SUB_CLUSTER_LABELS = {
    0:  "Stable — Working Class Rowhouse",
    1:  "Stable — Mixed/Transitional",
    2:  "Stable — Gentrifying/Hip",
    3:  "Stable — Quiet Residential",
    4:  "Stable — Affluent North Baltimore",
    10: "Distressed — Core Disinvestment",
    11: "Distressed — Downtown/Commercial Fringe",
}
unique_subs = sorted(df[sub_cluster_col].unique())
SUB_CLUSTER_LABELS = {s: f"Cluster {s}" for s in unique_subs}

df["cluster_label"] = df[sub_cluster_col].map(SUB_CLUSTER_LABELS)
df["top_cluster_label"] = df["top_cluster"].map(
    {t: sub_results[t]["label"] for t in sub_results}
)

print("Final cluster assignments:")
print(df.groupby(["top_cluster_label", "cluster_label"])["neighborhood"]
        .count().reset_index().rename(columns={"neighborhood": "count"}).to_string(index=False))


## 11. Write Results to BigQuery

In [None]:
# Residential neighborhoods
residential_out = df[["neighborhood", "top_cluster", "top_cluster_label",
                       sub_cluster_col, "cluster_label"]].copy()
residential_out["excluded_type"]    = "Residential"
residential_out["excluded_cluster"] = None

# Excluded neighborhoods
excluded_out = df_excluded[["neighborhood", "excluded_type", "excluded_cluster"]].copy()
excluded_out["top_cluster"]       = -1
excluded_out["top_cluster_label"] = "Excluded"
excluded_out[sub_cluster_col]     = -1
excluded_out["cluster_label"]     = excluded_out["excluded_cluster"]

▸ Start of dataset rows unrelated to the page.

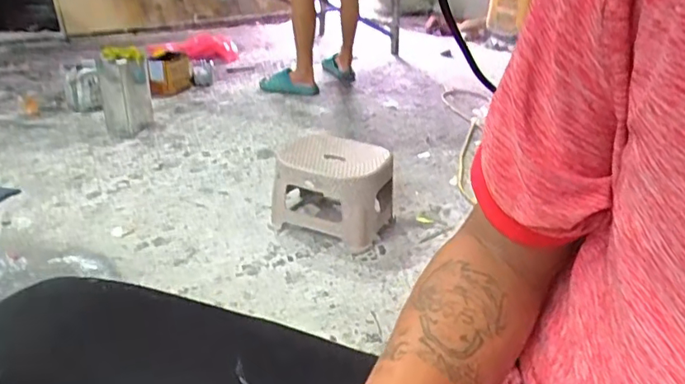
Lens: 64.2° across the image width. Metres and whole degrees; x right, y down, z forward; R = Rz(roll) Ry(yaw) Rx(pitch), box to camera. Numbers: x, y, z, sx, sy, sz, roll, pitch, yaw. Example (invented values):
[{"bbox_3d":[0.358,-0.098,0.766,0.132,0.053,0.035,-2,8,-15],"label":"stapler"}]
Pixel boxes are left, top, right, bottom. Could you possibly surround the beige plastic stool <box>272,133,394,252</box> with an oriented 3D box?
[{"bbox_3d":[-0.010,-0.017,1.396,0.272,0.185,0.308,12,27,16],"label":"beige plastic stool"}]

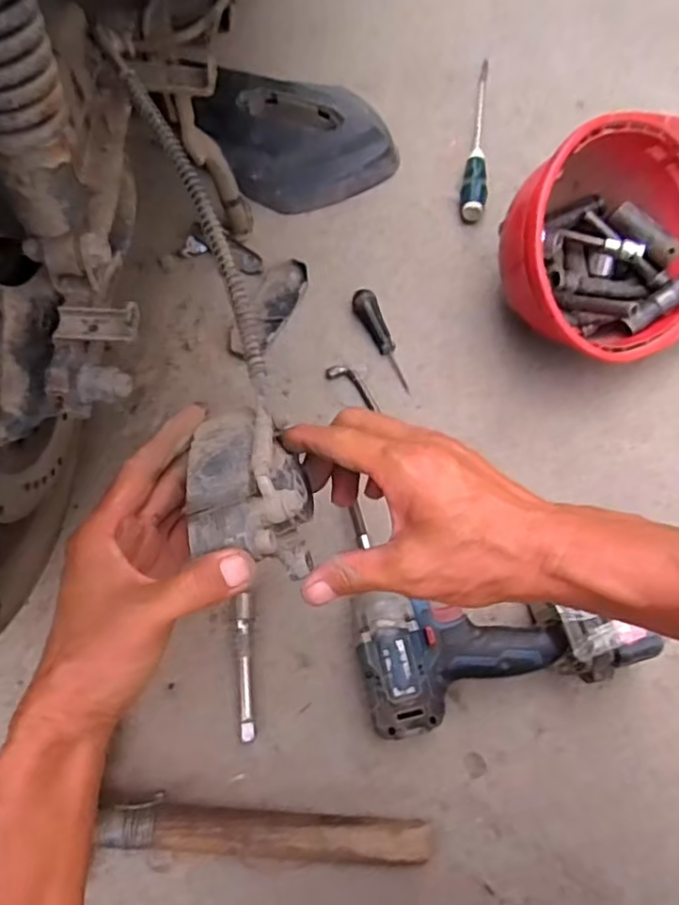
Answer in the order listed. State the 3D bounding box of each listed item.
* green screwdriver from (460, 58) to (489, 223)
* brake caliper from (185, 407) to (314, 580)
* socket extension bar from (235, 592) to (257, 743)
[{"bbox_3d":[0.182,-0.405,0.783,0.031,0.029,0.282,11,69,3],"label":"green screwdriver"},{"bbox_3d":[-0.051,0.020,0.341,0.066,0.059,0.090,-5,69,-3],"label":"brake caliper"},{"bbox_3d":[-0.085,0.190,0.556,0.015,0.018,0.122,-4,69,-3],"label":"socket extension bar"}]

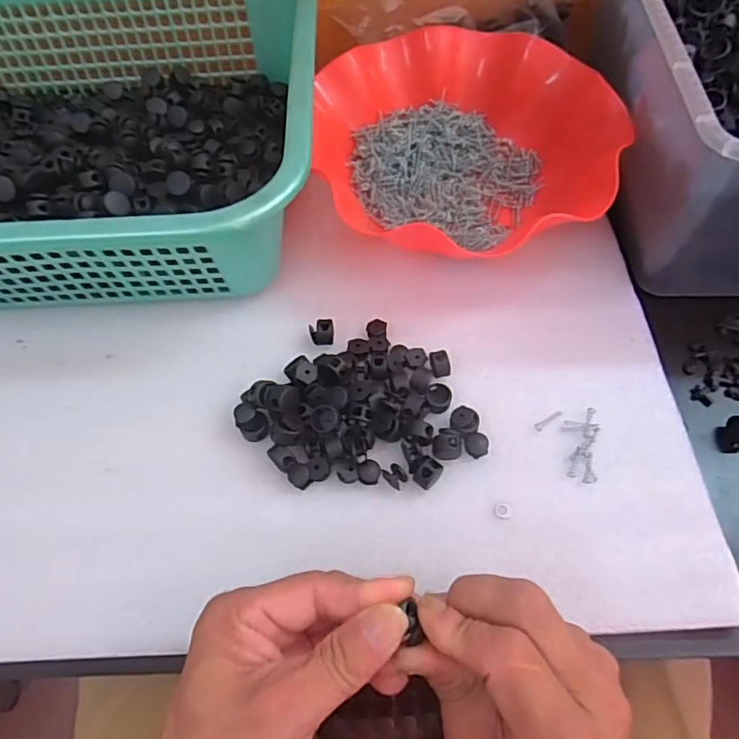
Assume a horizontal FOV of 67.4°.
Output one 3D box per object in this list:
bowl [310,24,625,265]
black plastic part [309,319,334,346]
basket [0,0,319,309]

# Combine and merge back to full feature matrix
combined = pd.concat([residential_out, excluded_out], ignore_index=True)
output_df = df_full.merge(combined, on="neighborhood", how="left")
output_df["_clustered_at"] = pd.Timestamp.utcnow().strftime("%Y-%m-%d %H:%M:%S UTC")

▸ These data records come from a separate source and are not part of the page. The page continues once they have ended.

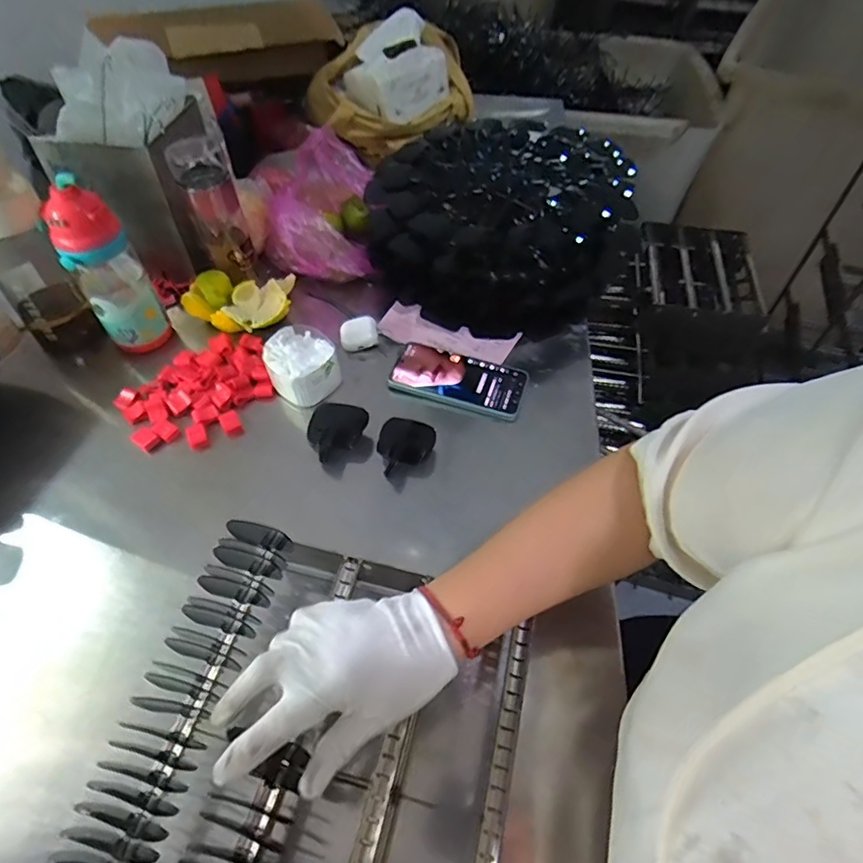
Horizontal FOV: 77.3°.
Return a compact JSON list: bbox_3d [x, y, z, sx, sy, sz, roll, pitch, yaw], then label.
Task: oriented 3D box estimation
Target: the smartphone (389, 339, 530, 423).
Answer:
[{"bbox_3d":[0.033,-0.064,0.661,0.160,0.018,0.083,19,55,13],"label":"smartphone"}]

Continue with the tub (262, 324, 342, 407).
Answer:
[{"bbox_3d":[-0.155,-0.074,0.657,0.078,0.074,0.082,1,53,-1],"label":"tub"}]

dest = f"{GCP_PROJECT}.{ANALYTICS_DATASET}.neighborhood_clusters"
job_config = bigquery.LoadJobConfig(
    write_disposition=bigquery.WriteDisposition.WRITE_TRUNCATE,
    autodetect=True
)
bq.load_table_from_dataframe(output_df, dest, job_config=job_config).result()
t = bq.get_table(dest)
print(f"✓ {t.num_rows:,} rows → {dest}")

output_df.to_csv("neighborhood_clusters.csv", index=False)
df_excluded.to_csv("excluded_neighborhood_analysis.csv", index=False)
print("✓ Saved neighborhood_clusters.csv")
print("✓ Saved excluded_neighborhood_analysis.csv")


## 12. Final Summary

In [None]:
print("=" * 70)
print("CLUSTERING COMPLETE")
print("=" * 70)
print(f"Residential neighborhoods clustered: {len(df)}")
print(f"Excluded neighborhoods analyzed:     {len(df_excluded)}")
print(f"Total in output table:               {len(output_df)}")
print()

summary = df.groupby(["top_cluster_label", "cluster_label"]).agg(
    neighborhoods        = ("neighborhood", "count"),
    avg_crime_per_capita = ("crime_per_capita", "mean"),
    avg_vacancy_rate     = ("housing_vacancy_rate", "mean"),
    avg_assessed_value   = ("median_assessed_value", "mean"),
    avg_permit_value     = ("permit_value_per_capita", "mean"),
).round(3).reset_index()
display(summary)

print(f"""
Output files:
  BigQuery: {GCP_PROJECT}.{ANALYTICS_DATASET}.neighborhood_clusters
  CSV:      neighborhood_clusters.csv
  CSV:      excluded_neighborhood_analysis.csv
  Charts:   pca_clusters.png, cluster_heatmap.png
""")


---
## Next Steps

1. **`05_looker_studio.md`** — Connect `analytics.neighborhood_clusters` to Looker Studio

**Key fields for Looker Studio:**
- `neighborhood` — join key
- `top_cluster_label` — Stable / Distressed (primary filter)
- `cluster_label` — sub-cluster cohort label
- Join to `neighborhood_boundaries` for polygon map layer

**To re-label clusters:**
Edit `SUB_CLUSTER_LABELS` in Cell 10 and re-run Cells 10-12.

**To change sub-cluster K:**
The `find_best_k()` function auto-selects — override by setting a fixed value in Cell 6.